• _WORK INSTRUCTION_: Only the lines below from the one containing "いつまでも美味しく食べて、楽しく話すために健口（けん" through the one containing "Luftkonditionering laddningsstation" belong in the answer, repeated exactly and without pictures.

Start of Block

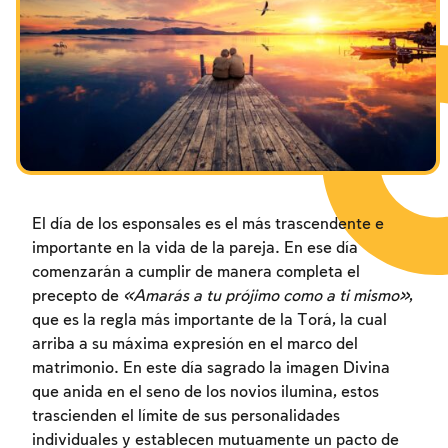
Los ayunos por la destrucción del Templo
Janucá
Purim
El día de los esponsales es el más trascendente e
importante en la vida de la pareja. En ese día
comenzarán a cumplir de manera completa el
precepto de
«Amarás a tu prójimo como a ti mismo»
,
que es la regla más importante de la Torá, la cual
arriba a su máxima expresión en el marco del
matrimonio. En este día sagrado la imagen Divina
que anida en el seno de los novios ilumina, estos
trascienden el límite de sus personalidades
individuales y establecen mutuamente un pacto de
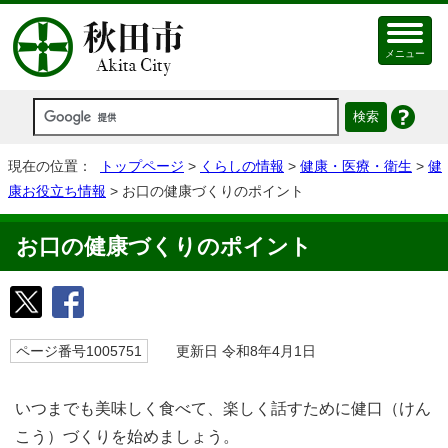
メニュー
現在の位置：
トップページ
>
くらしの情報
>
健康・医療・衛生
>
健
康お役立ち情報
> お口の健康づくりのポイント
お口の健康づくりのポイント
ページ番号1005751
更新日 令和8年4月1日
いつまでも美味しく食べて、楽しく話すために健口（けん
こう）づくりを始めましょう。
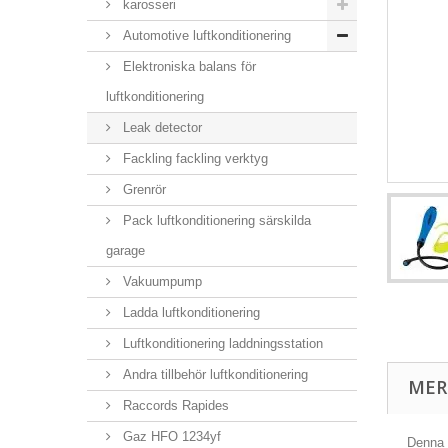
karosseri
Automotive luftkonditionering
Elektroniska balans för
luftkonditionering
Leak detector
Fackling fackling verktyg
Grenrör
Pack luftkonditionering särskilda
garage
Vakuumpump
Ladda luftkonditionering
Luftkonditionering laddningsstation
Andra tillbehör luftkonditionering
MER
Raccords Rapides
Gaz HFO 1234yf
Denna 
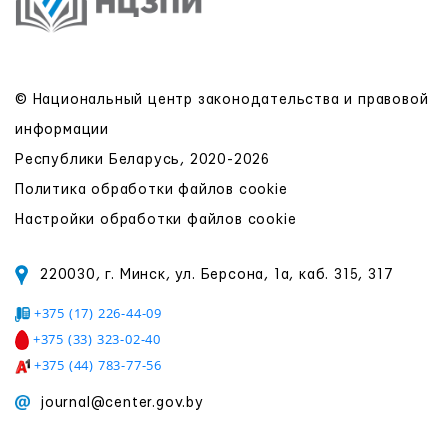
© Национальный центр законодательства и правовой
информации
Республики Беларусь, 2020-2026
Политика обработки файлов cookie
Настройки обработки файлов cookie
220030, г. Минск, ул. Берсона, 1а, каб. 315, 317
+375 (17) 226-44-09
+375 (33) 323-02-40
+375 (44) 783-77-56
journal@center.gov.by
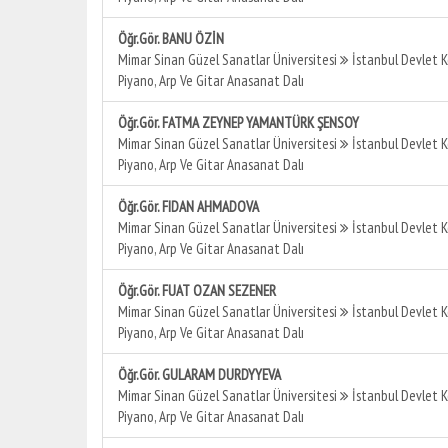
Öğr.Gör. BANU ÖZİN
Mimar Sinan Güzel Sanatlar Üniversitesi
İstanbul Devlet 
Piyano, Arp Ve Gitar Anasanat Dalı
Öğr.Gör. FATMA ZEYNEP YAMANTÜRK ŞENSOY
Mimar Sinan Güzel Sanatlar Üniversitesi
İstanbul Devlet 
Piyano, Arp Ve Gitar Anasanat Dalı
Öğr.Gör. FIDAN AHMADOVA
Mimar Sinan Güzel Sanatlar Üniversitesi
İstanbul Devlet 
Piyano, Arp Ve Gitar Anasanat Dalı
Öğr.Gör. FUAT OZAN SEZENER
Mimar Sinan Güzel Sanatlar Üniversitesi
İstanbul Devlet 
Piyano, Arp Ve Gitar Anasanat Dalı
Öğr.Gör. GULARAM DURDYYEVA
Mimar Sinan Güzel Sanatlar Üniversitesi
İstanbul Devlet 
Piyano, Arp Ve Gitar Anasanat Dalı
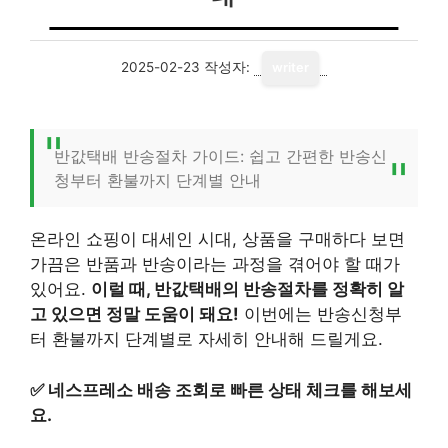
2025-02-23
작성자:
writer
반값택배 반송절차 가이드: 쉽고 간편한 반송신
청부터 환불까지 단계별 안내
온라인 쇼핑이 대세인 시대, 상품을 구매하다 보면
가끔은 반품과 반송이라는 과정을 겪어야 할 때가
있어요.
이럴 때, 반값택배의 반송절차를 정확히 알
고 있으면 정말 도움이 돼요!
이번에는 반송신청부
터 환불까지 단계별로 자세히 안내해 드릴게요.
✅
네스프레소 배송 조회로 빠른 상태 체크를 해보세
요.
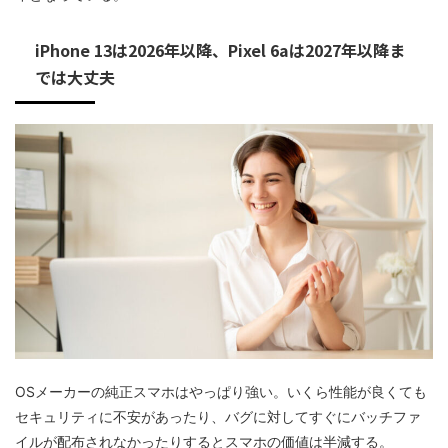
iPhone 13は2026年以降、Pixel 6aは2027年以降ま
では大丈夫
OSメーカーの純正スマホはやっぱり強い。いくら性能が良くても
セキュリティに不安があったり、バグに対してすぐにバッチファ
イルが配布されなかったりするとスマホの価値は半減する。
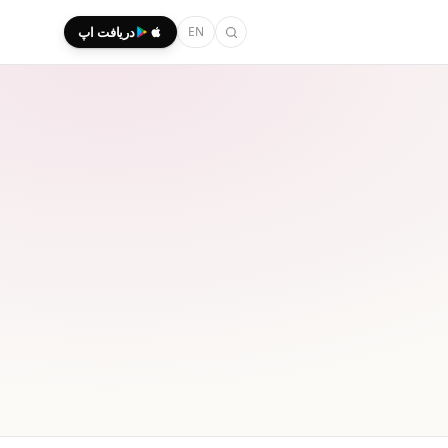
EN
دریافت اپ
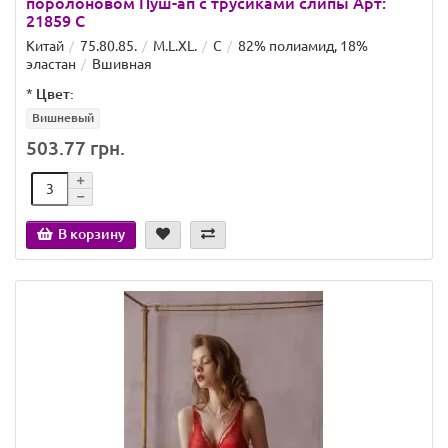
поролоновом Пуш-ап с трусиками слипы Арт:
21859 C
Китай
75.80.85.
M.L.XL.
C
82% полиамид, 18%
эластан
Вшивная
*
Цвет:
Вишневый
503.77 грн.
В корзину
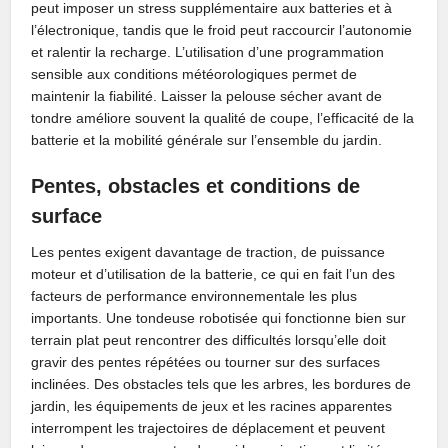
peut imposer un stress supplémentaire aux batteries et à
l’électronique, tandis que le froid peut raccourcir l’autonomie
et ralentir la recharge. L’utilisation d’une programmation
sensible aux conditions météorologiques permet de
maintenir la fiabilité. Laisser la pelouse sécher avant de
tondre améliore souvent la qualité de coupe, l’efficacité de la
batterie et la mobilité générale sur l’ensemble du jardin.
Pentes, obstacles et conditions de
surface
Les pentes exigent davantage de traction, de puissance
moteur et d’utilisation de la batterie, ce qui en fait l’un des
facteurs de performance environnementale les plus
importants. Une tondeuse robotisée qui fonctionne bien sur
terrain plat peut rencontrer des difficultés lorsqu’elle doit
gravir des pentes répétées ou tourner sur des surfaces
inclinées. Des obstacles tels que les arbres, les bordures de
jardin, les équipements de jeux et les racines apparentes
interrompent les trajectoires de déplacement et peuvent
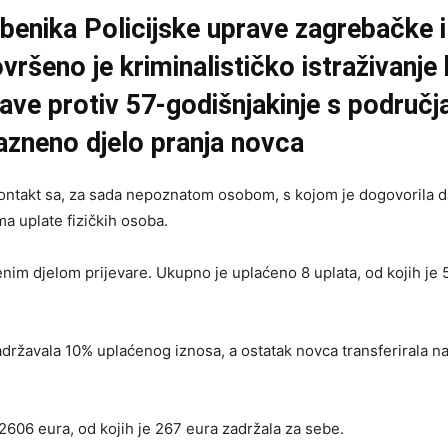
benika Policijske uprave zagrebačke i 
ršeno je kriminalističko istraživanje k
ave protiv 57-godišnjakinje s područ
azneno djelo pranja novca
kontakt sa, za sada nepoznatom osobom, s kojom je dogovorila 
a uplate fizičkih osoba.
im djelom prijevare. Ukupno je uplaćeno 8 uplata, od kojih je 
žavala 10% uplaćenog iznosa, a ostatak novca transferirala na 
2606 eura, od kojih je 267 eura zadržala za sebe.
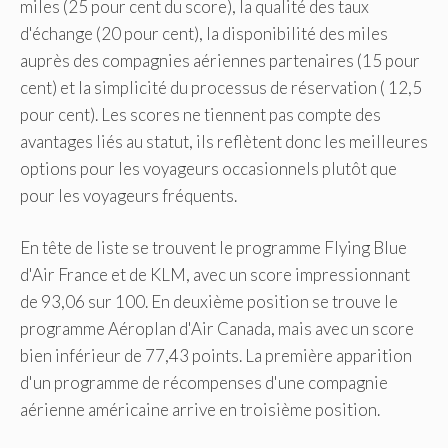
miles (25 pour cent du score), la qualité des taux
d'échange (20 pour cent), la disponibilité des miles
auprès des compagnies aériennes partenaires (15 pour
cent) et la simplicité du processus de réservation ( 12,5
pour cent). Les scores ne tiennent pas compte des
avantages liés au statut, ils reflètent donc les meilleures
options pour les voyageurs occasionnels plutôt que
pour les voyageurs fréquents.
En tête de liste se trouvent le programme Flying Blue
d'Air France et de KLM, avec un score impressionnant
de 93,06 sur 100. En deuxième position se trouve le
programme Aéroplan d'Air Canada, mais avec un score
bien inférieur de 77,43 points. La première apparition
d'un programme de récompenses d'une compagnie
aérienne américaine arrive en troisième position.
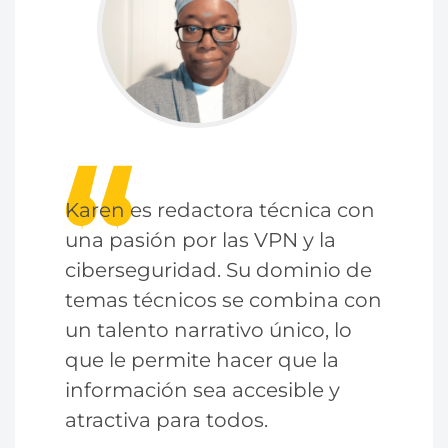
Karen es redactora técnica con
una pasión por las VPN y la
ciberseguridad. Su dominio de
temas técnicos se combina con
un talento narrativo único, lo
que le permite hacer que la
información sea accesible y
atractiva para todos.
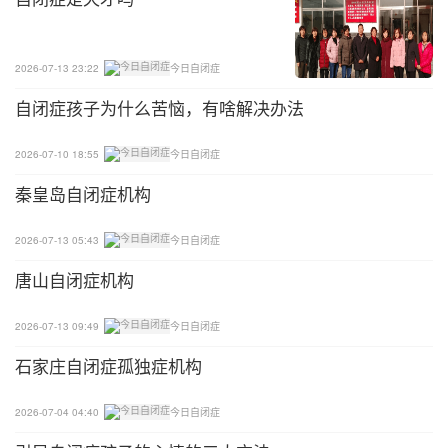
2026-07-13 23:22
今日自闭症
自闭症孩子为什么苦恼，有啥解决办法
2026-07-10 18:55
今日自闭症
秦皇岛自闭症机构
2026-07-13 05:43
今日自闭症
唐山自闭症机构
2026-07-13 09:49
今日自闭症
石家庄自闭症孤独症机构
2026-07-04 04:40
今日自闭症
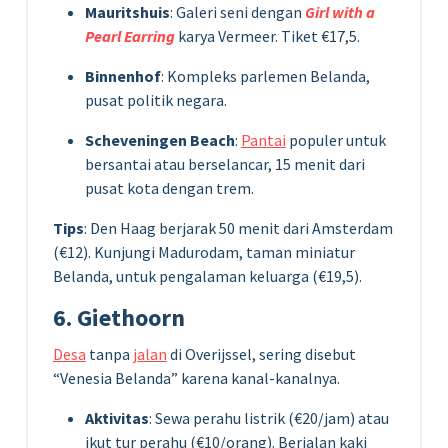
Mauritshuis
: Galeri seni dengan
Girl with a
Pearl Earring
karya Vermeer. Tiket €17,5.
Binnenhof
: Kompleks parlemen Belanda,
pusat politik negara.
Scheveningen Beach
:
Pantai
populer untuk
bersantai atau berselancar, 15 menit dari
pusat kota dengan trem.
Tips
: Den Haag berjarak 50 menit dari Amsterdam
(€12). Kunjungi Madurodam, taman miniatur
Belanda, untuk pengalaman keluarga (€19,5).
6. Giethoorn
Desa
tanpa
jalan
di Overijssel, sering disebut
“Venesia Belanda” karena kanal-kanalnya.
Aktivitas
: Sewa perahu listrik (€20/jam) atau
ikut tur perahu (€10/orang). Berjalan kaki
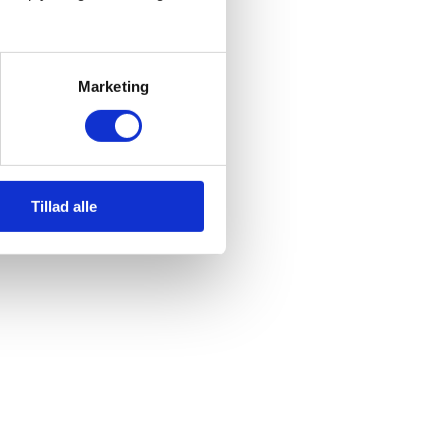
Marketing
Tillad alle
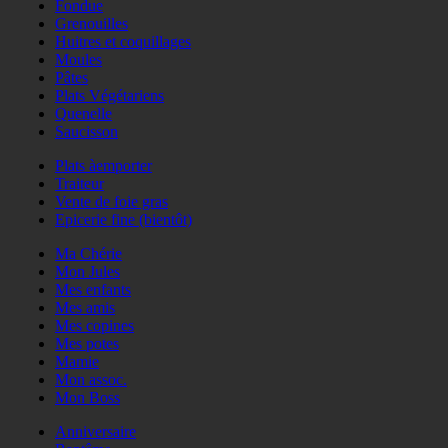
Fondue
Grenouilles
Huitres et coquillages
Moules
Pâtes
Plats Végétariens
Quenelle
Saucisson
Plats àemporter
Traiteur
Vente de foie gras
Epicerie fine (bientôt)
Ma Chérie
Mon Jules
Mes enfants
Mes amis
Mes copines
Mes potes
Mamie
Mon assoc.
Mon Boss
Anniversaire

End of Block

• _WRITTEN ANSWER_:
いつまでも美味しく食べて、楽しく話すために健口（けん
こう）づくりを始めましょう。
karosseri
Automotive luftkonditionering
Elektroniska balans för
luftkonditionering
Leak detector
Fackling fackling verktyg
Grenrör
Pack luftkonditionering särskilda
garage
Vakuumpump
Ladda luftkonditionering
Luftkonditionering laddningsstation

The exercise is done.